BEIJING, Jan. 8 (Xinhua) -- Ninety percent of civil servants in central government organs have come from ordinary households in the past three years, the minister of human resources and social security said Tuesday.
"About 60 percent of civil servants come from worker and farmer households, and the figure reaches 90 percent when including families of teachers, doctors, engineers, private business owners and freelance workers," said Yin Weimin, the minister.
Yin said the methods used to examine and recruit civil servants are largely considered fair, though the popularity of the civil servant exam has stirred some debate.
The exam includes an aptitude test and a written essay on policy, with successful candidates going on to an interview after passing these portions of the exam.
Government posts are sought after for the stability they offer, as employment pressure has increased in recent years.

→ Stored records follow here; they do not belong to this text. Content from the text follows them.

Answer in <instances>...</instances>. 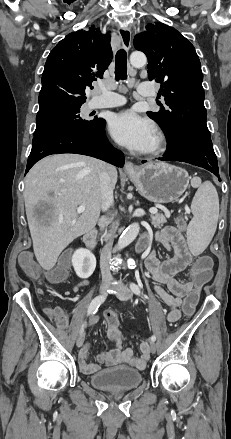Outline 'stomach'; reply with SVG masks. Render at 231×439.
Wrapping results in <instances>:
<instances>
[{"label": "stomach", "instance_id": "0dacf381", "mask_svg": "<svg viewBox=\"0 0 231 439\" xmlns=\"http://www.w3.org/2000/svg\"><path fill=\"white\" fill-rule=\"evenodd\" d=\"M138 192L154 203L177 200L189 185V175L181 168L164 163H149L127 172Z\"/></svg>", "mask_w": 231, "mask_h": 439}]
</instances>
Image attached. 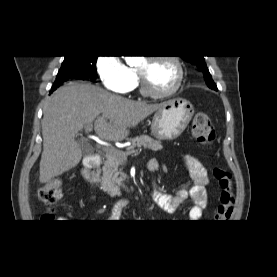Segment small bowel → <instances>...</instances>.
Wrapping results in <instances>:
<instances>
[{
    "label": "small bowel",
    "mask_w": 277,
    "mask_h": 277,
    "mask_svg": "<svg viewBox=\"0 0 277 277\" xmlns=\"http://www.w3.org/2000/svg\"><path fill=\"white\" fill-rule=\"evenodd\" d=\"M183 164L189 172L193 184L182 185L175 194H167L158 190L153 191V199L166 211H175L185 200L191 199L193 206L189 210L191 220H199L203 211L208 205L207 187L209 178L207 170L202 162L193 157L186 156L183 158ZM159 162L152 158L148 161V169L151 172L157 171ZM126 206V201H119L113 207V217L117 218L121 210Z\"/></svg>",
    "instance_id": "obj_1"
}]
</instances>
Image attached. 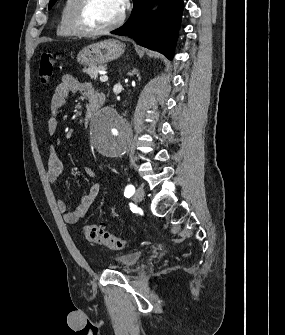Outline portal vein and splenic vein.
I'll return each instance as SVG.
<instances>
[{
  "instance_id": "18ae733b",
  "label": "portal vein and splenic vein",
  "mask_w": 285,
  "mask_h": 335,
  "mask_svg": "<svg viewBox=\"0 0 285 335\" xmlns=\"http://www.w3.org/2000/svg\"><path fill=\"white\" fill-rule=\"evenodd\" d=\"M98 74H101L100 82H107L108 76H105V74H107V72H98Z\"/></svg>"
}]
</instances>
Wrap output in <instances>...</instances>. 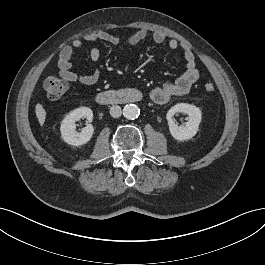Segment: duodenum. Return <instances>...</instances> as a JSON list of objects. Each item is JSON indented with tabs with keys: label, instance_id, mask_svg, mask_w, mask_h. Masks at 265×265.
I'll use <instances>...</instances> for the list:
<instances>
[{
	"label": "duodenum",
	"instance_id": "1",
	"mask_svg": "<svg viewBox=\"0 0 265 265\" xmlns=\"http://www.w3.org/2000/svg\"><path fill=\"white\" fill-rule=\"evenodd\" d=\"M142 98L138 90H109L96 95L95 99L101 105L128 104L140 101Z\"/></svg>",
	"mask_w": 265,
	"mask_h": 265
}]
</instances>
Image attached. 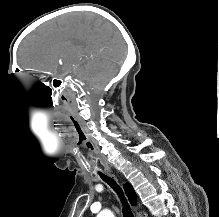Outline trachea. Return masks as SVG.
<instances>
[{"mask_svg": "<svg viewBox=\"0 0 219 217\" xmlns=\"http://www.w3.org/2000/svg\"><path fill=\"white\" fill-rule=\"evenodd\" d=\"M99 174H100V177L118 194V196L122 202V205H123V209H122L123 217H134V215L130 209V206L128 205V203L124 197V194H123L121 187L118 186L117 183L112 178L104 175L103 173H99Z\"/></svg>", "mask_w": 219, "mask_h": 217, "instance_id": "trachea-1", "label": "trachea"}]
</instances>
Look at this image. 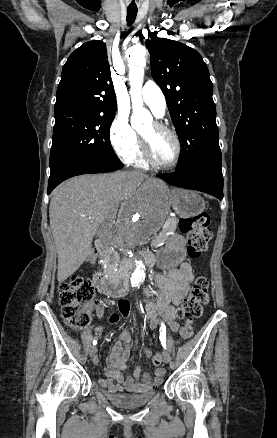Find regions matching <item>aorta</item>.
<instances>
[{"mask_svg": "<svg viewBox=\"0 0 277 438\" xmlns=\"http://www.w3.org/2000/svg\"><path fill=\"white\" fill-rule=\"evenodd\" d=\"M129 66L130 94L133 114L131 124L134 128L152 119L143 107L141 88L146 65L145 50L135 45L126 53ZM169 203L165 193L157 187H146L138 191L129 201L110 236V245L126 257L134 253L155 234L165 222ZM145 265L135 260V270L131 276L132 287L138 286L145 278Z\"/></svg>", "mask_w": 277, "mask_h": 438, "instance_id": "obj_1", "label": "aorta"}]
</instances>
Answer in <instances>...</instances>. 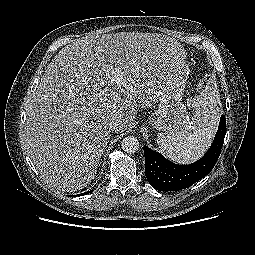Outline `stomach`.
Masks as SVG:
<instances>
[{"label":"stomach","instance_id":"stomach-1","mask_svg":"<svg viewBox=\"0 0 255 255\" xmlns=\"http://www.w3.org/2000/svg\"><path fill=\"white\" fill-rule=\"evenodd\" d=\"M189 72L190 67L186 62L173 81L165 85L156 110L148 117V122L156 130L169 135H183L192 130L186 106L182 102Z\"/></svg>","mask_w":255,"mask_h":255}]
</instances>
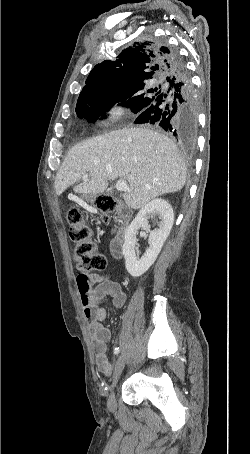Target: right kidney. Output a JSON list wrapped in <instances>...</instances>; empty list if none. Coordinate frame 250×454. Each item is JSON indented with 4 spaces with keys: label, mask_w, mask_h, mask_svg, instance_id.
Here are the masks:
<instances>
[{
    "label": "right kidney",
    "mask_w": 250,
    "mask_h": 454,
    "mask_svg": "<svg viewBox=\"0 0 250 454\" xmlns=\"http://www.w3.org/2000/svg\"><path fill=\"white\" fill-rule=\"evenodd\" d=\"M158 216L160 221L158 228L150 232L148 241L149 248L144 255L138 259L135 246L136 235L140 228L149 229L148 219ZM174 223V213L171 205L164 199L156 198L140 209L135 219L125 231L122 253L125 258V267L133 277L144 274L155 262L164 242L170 234Z\"/></svg>",
    "instance_id": "obj_1"
}]
</instances>
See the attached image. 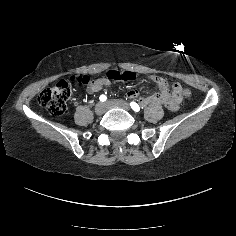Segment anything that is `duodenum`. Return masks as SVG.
I'll list each match as a JSON object with an SVG mask.
<instances>
[{"mask_svg":"<svg viewBox=\"0 0 236 236\" xmlns=\"http://www.w3.org/2000/svg\"><path fill=\"white\" fill-rule=\"evenodd\" d=\"M161 91L153 96L142 98L140 103L142 106H147L151 103H162L169 109H175L178 106L179 100L177 93H169L165 85L160 86Z\"/></svg>","mask_w":236,"mask_h":236,"instance_id":"410a0bca","label":"duodenum"}]
</instances>
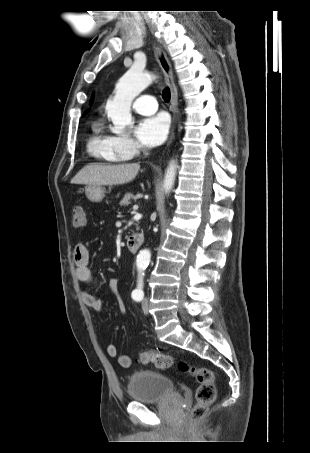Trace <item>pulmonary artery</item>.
Wrapping results in <instances>:
<instances>
[{"instance_id":"1","label":"pulmonary artery","mask_w":310,"mask_h":453,"mask_svg":"<svg viewBox=\"0 0 310 453\" xmlns=\"http://www.w3.org/2000/svg\"><path fill=\"white\" fill-rule=\"evenodd\" d=\"M158 108L155 98L151 95L138 96L133 102V109L142 115L153 114Z\"/></svg>"}]
</instances>
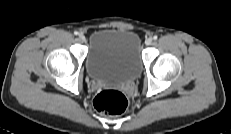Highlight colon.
Returning <instances> with one entry per match:
<instances>
[{
  "label": "colon",
  "instance_id": "5ec220e1",
  "mask_svg": "<svg viewBox=\"0 0 231 134\" xmlns=\"http://www.w3.org/2000/svg\"><path fill=\"white\" fill-rule=\"evenodd\" d=\"M93 104L99 113L105 116H117L125 112L129 101L122 91L105 89L95 95Z\"/></svg>",
  "mask_w": 231,
  "mask_h": 134
}]
</instances>
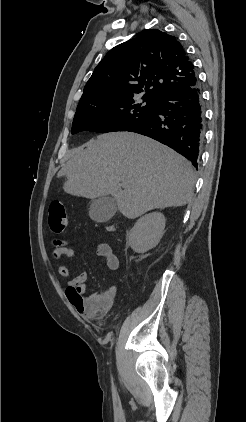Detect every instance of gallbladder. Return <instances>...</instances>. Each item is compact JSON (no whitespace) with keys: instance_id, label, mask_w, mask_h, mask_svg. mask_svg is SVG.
Wrapping results in <instances>:
<instances>
[{"instance_id":"gallbladder-1","label":"gallbladder","mask_w":246,"mask_h":422,"mask_svg":"<svg viewBox=\"0 0 246 422\" xmlns=\"http://www.w3.org/2000/svg\"><path fill=\"white\" fill-rule=\"evenodd\" d=\"M117 211V204L113 197L101 196L91 201L89 216L95 222H107Z\"/></svg>"}]
</instances>
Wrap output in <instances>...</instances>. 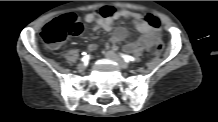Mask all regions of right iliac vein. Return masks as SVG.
I'll return each instance as SVG.
<instances>
[{"label":"right iliac vein","instance_id":"obj_1","mask_svg":"<svg viewBox=\"0 0 218 122\" xmlns=\"http://www.w3.org/2000/svg\"><path fill=\"white\" fill-rule=\"evenodd\" d=\"M77 69H78L79 71H83V70L85 69V64H84V63H79V64L77 65Z\"/></svg>","mask_w":218,"mask_h":122}]
</instances>
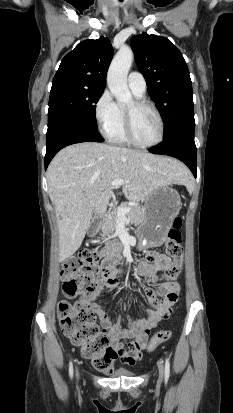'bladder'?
<instances>
[{
	"label": "bladder",
	"mask_w": 233,
	"mask_h": 413,
	"mask_svg": "<svg viewBox=\"0 0 233 413\" xmlns=\"http://www.w3.org/2000/svg\"><path fill=\"white\" fill-rule=\"evenodd\" d=\"M135 375L134 372L128 370H118L114 372L111 377L113 378H120V377H133Z\"/></svg>",
	"instance_id": "bladder-1"
}]
</instances>
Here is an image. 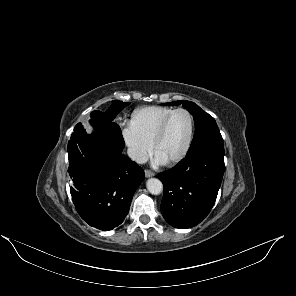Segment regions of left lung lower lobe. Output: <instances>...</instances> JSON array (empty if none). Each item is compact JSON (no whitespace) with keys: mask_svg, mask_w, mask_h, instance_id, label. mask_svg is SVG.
<instances>
[{"mask_svg":"<svg viewBox=\"0 0 296 296\" xmlns=\"http://www.w3.org/2000/svg\"><path fill=\"white\" fill-rule=\"evenodd\" d=\"M224 145L187 155L173 169L160 173L164 186L161 212L175 228L200 223L212 209L224 174Z\"/></svg>","mask_w":296,"mask_h":296,"instance_id":"obj_1","label":"left lung lower lobe"}]
</instances>
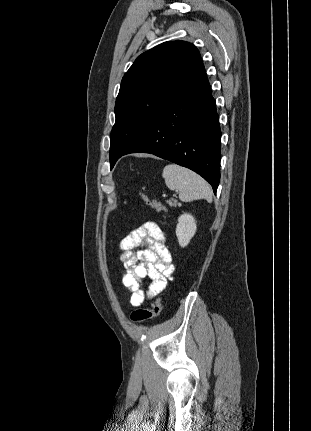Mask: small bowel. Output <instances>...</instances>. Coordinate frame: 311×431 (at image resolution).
<instances>
[{"instance_id": "c3829d8e", "label": "small bowel", "mask_w": 311, "mask_h": 431, "mask_svg": "<svg viewBox=\"0 0 311 431\" xmlns=\"http://www.w3.org/2000/svg\"><path fill=\"white\" fill-rule=\"evenodd\" d=\"M120 251L125 267L122 282L130 292L133 306H140L146 299L161 293L173 277L174 266L164 234L153 221L145 222L124 237ZM145 278L151 280L146 291L142 288Z\"/></svg>"}]
</instances>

Yin said 90 percent of civil servants are working in mid-level administrations, with 60 percent serving at the county level or below.
"Civil servants at the county level will be promoted and receive greater benefits if they work hard," Yin said.
According to the ministry, a total of 188,000 people were recruited as civil servants in 2012, with 18,000 working in central government organs and 170,000 in local regions.
In 2012, more recruits had work experience at grassroots-level posts, and nearly all the posts above the provincial level were filled by people with more than two years of work experience, the ministry said.
Yang Shiqiu, vice minister of human resources and social security, said the quality of civil servants has improved in recent years, with 92 percent of public servants acquiring undergraduate degrees or higher level degrees, and 26 percent of recruits were below the age of 35.
About 1.12 million candidates took the national civil servant exam on Nov. 25, 2012, an increase of 150,000 from 2011, according to the State Administration of Civil Service.
One in every 53 examinees will successfully obtain a government post, according to the administration.